From the entries, filter out every line that lacks "frame" and copy the rest.

===== Given data

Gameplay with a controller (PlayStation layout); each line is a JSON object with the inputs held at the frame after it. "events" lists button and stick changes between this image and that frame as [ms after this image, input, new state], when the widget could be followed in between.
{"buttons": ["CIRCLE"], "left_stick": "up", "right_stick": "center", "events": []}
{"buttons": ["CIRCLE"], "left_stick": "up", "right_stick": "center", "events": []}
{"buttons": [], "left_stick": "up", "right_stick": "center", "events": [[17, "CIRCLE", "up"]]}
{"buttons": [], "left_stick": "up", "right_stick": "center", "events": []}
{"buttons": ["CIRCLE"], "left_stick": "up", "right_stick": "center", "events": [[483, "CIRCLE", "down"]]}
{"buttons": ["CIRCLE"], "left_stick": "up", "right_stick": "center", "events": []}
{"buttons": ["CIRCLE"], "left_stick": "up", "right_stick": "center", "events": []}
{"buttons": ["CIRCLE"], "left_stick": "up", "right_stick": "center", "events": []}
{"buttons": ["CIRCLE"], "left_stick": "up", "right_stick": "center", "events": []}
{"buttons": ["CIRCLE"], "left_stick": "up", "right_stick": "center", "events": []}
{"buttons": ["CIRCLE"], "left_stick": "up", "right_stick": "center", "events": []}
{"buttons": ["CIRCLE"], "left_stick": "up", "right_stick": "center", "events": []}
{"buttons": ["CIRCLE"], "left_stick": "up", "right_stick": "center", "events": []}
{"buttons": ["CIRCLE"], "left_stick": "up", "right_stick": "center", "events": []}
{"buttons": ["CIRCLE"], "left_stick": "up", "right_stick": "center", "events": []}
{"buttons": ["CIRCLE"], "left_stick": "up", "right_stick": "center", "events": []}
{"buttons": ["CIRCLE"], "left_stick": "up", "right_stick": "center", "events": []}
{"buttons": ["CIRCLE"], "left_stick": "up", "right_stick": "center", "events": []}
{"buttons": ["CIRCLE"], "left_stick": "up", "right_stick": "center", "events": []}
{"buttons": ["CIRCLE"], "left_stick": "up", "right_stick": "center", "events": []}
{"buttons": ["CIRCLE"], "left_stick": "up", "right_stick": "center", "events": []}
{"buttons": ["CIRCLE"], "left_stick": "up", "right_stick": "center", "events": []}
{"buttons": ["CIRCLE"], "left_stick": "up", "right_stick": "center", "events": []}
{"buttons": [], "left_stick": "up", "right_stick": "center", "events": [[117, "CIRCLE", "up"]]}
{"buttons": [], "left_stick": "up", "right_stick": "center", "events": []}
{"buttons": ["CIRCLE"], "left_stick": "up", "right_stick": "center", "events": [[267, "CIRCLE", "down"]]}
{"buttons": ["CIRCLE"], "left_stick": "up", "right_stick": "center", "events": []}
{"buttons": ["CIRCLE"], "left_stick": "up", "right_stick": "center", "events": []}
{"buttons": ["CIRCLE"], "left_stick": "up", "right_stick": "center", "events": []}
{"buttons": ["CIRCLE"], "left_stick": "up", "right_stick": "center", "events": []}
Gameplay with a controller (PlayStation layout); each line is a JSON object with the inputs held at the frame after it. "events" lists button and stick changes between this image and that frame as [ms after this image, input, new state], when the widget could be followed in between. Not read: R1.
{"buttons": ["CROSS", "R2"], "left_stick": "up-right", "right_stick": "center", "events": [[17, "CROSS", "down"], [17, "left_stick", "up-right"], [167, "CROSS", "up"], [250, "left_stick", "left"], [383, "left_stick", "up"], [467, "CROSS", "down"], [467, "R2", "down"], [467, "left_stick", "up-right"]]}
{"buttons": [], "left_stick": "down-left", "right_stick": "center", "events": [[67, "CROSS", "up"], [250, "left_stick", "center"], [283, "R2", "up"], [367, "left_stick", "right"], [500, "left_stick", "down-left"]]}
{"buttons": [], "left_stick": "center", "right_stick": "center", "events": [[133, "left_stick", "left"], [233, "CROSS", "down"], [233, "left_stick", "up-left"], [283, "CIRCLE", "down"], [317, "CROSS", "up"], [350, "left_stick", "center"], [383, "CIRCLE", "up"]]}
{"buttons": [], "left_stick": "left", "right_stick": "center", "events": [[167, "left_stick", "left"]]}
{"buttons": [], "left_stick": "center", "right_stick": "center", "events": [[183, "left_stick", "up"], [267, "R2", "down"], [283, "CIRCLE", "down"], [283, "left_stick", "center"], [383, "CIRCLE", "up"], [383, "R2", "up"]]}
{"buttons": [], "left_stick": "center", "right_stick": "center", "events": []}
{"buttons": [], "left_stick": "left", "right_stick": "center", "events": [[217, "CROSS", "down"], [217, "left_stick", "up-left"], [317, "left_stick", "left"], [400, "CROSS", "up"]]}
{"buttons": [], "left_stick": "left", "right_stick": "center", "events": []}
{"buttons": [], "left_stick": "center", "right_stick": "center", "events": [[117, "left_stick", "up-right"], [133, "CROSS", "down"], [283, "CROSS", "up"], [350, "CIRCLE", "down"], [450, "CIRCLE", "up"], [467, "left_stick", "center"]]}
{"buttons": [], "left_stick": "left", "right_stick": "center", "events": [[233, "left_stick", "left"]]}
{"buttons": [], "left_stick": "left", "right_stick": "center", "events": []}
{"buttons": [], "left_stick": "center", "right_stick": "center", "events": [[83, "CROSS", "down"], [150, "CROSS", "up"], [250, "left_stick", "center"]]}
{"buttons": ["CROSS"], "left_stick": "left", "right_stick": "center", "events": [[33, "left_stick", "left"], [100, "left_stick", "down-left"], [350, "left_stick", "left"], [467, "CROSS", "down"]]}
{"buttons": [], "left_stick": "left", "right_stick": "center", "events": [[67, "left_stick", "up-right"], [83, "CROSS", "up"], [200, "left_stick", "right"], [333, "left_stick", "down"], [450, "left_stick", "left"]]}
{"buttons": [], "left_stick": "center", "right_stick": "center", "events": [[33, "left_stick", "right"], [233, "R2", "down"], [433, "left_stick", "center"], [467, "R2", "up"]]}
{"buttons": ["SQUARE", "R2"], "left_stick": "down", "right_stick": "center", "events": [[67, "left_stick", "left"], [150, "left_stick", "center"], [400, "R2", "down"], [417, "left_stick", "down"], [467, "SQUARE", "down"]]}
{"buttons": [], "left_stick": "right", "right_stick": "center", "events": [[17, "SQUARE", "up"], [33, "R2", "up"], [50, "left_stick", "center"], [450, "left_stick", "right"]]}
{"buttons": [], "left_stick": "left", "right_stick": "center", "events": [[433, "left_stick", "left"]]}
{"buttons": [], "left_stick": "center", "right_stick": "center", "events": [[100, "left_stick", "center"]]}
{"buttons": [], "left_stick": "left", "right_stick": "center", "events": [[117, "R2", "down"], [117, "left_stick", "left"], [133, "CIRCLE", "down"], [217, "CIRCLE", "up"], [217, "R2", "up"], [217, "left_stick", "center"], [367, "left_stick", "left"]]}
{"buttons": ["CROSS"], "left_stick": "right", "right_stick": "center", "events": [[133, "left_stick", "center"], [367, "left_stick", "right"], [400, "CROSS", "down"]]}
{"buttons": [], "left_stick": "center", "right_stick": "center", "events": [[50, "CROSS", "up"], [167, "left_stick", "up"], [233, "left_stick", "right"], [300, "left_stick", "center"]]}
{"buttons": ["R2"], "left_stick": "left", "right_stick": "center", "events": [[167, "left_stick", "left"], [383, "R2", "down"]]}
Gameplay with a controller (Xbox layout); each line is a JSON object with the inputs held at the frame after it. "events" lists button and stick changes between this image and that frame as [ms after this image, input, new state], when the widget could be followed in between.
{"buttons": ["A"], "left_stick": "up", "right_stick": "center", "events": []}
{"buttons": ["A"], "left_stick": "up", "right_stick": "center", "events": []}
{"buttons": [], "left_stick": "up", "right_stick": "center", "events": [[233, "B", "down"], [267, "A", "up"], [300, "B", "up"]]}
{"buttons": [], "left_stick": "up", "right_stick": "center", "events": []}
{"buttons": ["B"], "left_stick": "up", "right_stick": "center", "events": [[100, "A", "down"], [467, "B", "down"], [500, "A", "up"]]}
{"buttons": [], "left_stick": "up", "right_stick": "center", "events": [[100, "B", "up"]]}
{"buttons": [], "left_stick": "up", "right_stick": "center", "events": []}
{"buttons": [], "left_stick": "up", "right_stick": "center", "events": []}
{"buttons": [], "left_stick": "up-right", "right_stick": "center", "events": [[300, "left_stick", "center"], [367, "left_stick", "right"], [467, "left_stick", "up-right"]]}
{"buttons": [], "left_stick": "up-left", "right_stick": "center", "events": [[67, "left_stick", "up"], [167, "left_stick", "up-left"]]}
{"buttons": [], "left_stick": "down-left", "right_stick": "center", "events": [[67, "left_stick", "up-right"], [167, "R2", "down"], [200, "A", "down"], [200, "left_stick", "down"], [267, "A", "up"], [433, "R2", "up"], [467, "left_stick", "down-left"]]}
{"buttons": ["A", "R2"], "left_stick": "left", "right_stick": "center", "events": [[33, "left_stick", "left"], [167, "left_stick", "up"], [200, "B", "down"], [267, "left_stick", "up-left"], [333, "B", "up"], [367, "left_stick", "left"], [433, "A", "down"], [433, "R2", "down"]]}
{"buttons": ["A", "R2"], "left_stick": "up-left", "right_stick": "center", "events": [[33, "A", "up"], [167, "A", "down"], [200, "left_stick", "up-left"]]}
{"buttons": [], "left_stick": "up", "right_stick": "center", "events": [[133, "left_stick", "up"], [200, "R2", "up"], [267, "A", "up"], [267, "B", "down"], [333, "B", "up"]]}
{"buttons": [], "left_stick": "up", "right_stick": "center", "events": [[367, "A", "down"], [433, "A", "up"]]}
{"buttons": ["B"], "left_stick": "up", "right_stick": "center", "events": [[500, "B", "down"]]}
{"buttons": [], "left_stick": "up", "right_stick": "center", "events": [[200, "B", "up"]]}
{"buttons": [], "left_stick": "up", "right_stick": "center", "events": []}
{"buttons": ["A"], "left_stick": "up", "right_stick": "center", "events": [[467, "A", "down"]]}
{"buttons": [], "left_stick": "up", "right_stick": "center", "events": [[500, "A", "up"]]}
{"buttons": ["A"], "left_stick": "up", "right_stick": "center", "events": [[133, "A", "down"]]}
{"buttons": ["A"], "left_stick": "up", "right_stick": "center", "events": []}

==========

» Answer to this exercise
Gameplay with a controller (PlayStation layout); each line is a JSON object with the inputs held at the frame after it. "events" lists button and stick changes between this image and that frame as [ms after this image, input, new state], when the widget could be followed in between.
Gameplay with a controller (PlayStation layout); each line is a JSON object with the inputs held at the frame after it. "events" lists button and stick changes between this image and that frame as [ms after this image, input, new state], when the widget could be followed in between. Not read: R1.
Gameplay with a controller (Xbox layout); each line is a JSON object with the inputs held at the frame after it. "events" lists button and stick changes between this image and that frame as [ms after this image, input, new state], when the widget could be followed in between.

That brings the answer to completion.